No matter what gender our baby is, I love it no matter what. My toes curled with excitement, I couldn't wait.

~Marie~

I felt eyes staring at me through the shadows of the walls, little whispers and noises tip toeing across the floor. I tried to close my eyes, hide my face behind the covers but I was still scared and frightened. Sweat dripped from scalp to my skin, along with goosebumps giving me chills. I still felt exhausted and powerless. Suddenly, a still gentle breeze entered the door and kissed me on the cheek. I opened my sweaty eyes, to only look at an illusion. It was Josef holding my hand. A calmness fell over me, "Hey beautiful" he says with a dashing smile. "Hey, you" I answered him back. "where have you been?"
"Oh, you know just looking over you" I can tell his was being flirty like always. Then I embraced with his hand. "I miss you" his says. "I miss you too, I'm going mad, crazy. I'm afraid, one day I'm gonna lose it and hurt somebody"
I start crying. "Marie.. I hate to see you struggling, you carrying all that pain and anger on your back. I wish.....I..I" he pauses for a moment, tears fill his brown eyes. "I wish I can hold you right now. I wish I hadn't done what I've done. I thought of myself first instead of you. It's all my fault, You had every right to kill me" I interrupted. "Josef, don't say that. I love you and in fact it should be my fault .... Josef, you were the only one in this world who can make me truly happy. You should me kindness when people didn't, you showed me love" a tear trail down my cheek "You took away all the pain from my childhood and turned it in to something beautiful" I felt my heart breaking again, only this time more painful. There was nothing but silence in the room. Suddenly, Josef stood up kissed me on the forehead straight for the door. He paused and a looked at me, giving me a that same dashing white smile. Then left.

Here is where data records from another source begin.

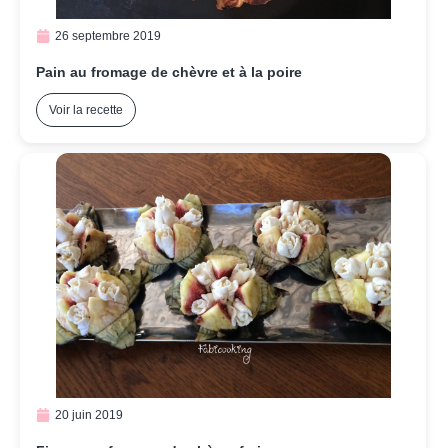
26 septembre 2019
Pain au fromage de chèvre et à la poire
Voir la recette
20 juin 2019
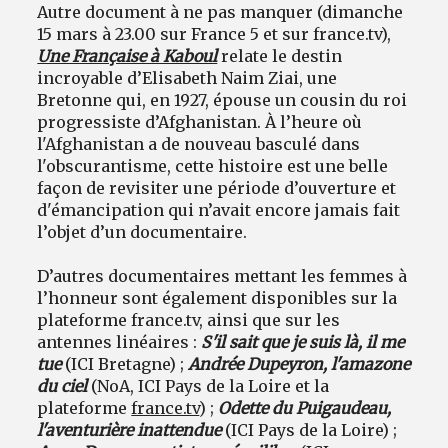
Autre document à ne pas manquer (dimanche
15 mars à 23.00 sur France 5 et sur france.tv),
Une Française à Kaboul
relate le destin
incroyable d’Elisabeth Naim Ziai, une
Bretonne qui, en 1927, épouse un cousin du roi
progressiste d’Afghanistan. À l’heure où
l'Afghanistan a de nouveau basculé dans
l'obscurantisme, cette histoire est une belle
façon de revisiter une période d’ouverture et
d'émancipation qui n’avait encore jamais fait
l’objet d’un documentaire.
D’autres documentaires mettant les femmes à
l’honneur sont également disponibles sur la
plateforme france.tv, ainsi que sur les
antennes linéaires :
S'il sait que je suis là, il me
tue
(ICI Bretagne) ;
Andrée Dupeyron, l'amazone
du ciel
(NoA, ICI Pays de la Loire et la
plateforme
france.tv
) ;
Odette du Puigaudeau,
l'aventurière inattendue
(ICI Pays de la Loire) ;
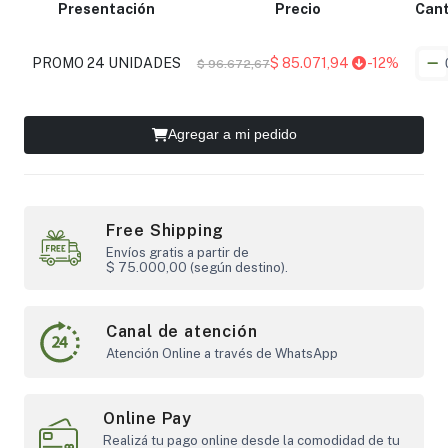
Presentación
Precio
Cant
PROMO 24 UNIDADES
$ 85.071,94
-12%
$ 96.672,67
Agregar a mi pedido
Free Shipping
Envíos gratis a partir de
$ 75.000,00 (según destino).
Canal de atención
Atención Online a través de WhatsApp
Online Pay
Realizá tu pago online desde la comodidad de tu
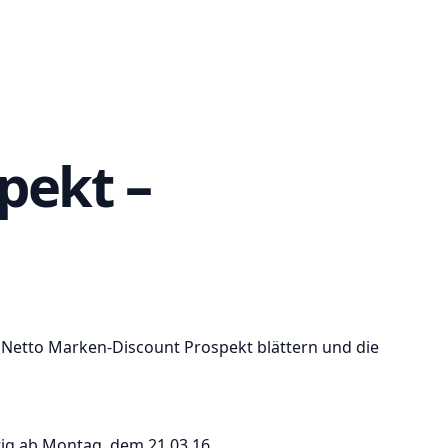
pekt –
 Netto Marken-Discount Prospekt blättern und die
ig ab Montag, dem 21.03.16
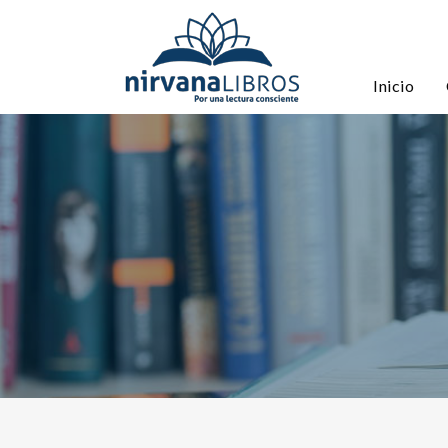
Inicio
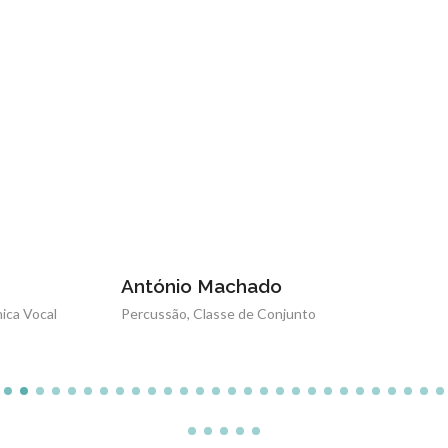
António Machado
Percussão, Classe de Conjunto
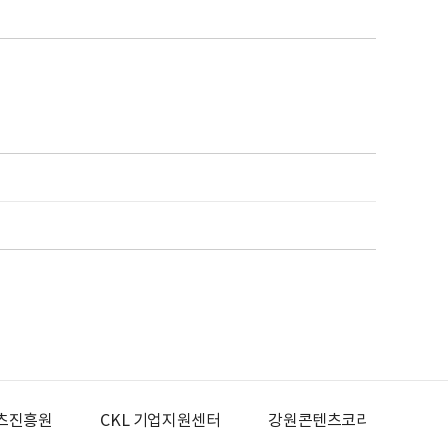
츠진흥원
CKL 기업지원센터
강원콘텐츠코리아랩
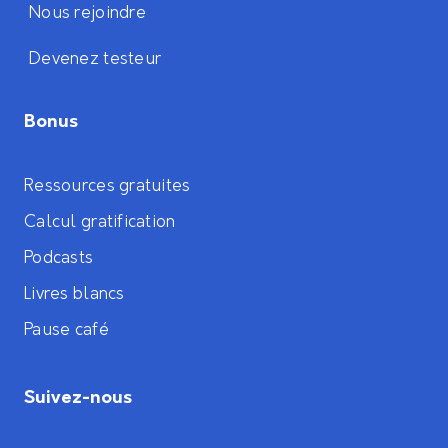
Nous rejoindre
Devenez testeur
Bonus
Ressources gratuites
Calcul gratification
Podcasts
Livres blancs
Pause café
Suivez-nous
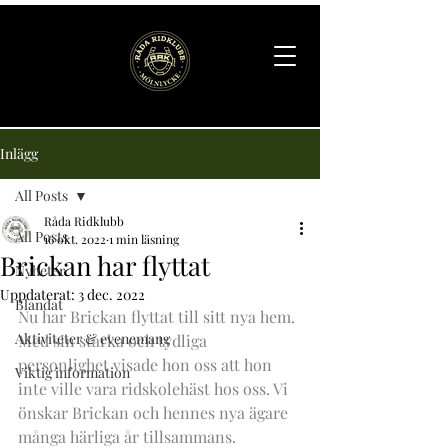
Inlägg
All Posts
Råda Ridklubb
All Posts
16 okt. 2022
1 min läsning
Brickan har flyttat
Nyheter
Uppdaterat:
3 dec. 2022
Blandat
Nu har Brickan flyttat till sitt nya hem. 
Aktiviteter & evenemang
Med sin starka och tydliga 
personlighet visade hon oss att hon 
Viktig information
inte ville vara ridskolehäst hos oss. Vi 
önskar Brickan och hennes nya ägare 
många härliga år tillsammans.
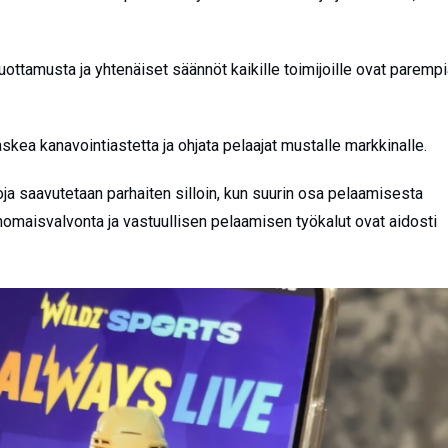
uottamusta ja yhtenäiset säännöt kaikille toimijoille ovat paremp
 laskea kanavointiastetta ja ohjata pelaajat mustalle markkinalle.
oja saavutetaan parhaiten silloin, kun suurin osa pelaamisesta
omaisvalvonta ja vastuullisen pelaamisen työkalut ovat aidosti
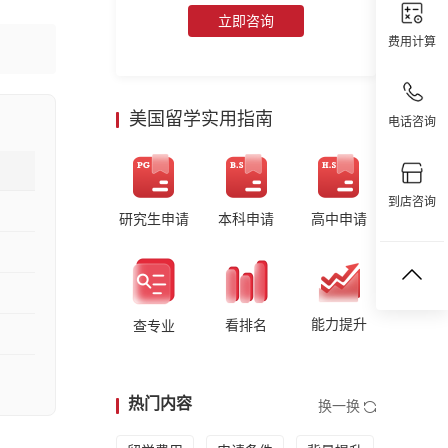
立即咨询
费用计算
美国留学实用指南
电话咨询
到店咨询
研究生申请
本科申请
高中申请
能力提升
看排名
查专业
热门内容
换一换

I didn't want him to leave. Soon all my energy came back from that one kiss. I sat up, getting out of bed and rushing after him. He was down the hall all the way at the end. I started running, each step I took seem to be pulling me much closer to him, but in reality I was a million miles away. When I saw Josef, he went straight out into the clear, windowed door. By the time I reach the door, the sunrise had risen and Josef disappeared it to the sunset, becoming nothing but light. I stayed looking the pink and orange sun rising to greet the blue sky. It looked beautiful, the way the pink and orange is mixed with the clouds and blue sky, it's
almost like looking at the gate of heaven.

I sat down at a nearby table and laid my head against my arm looking at the sunrise.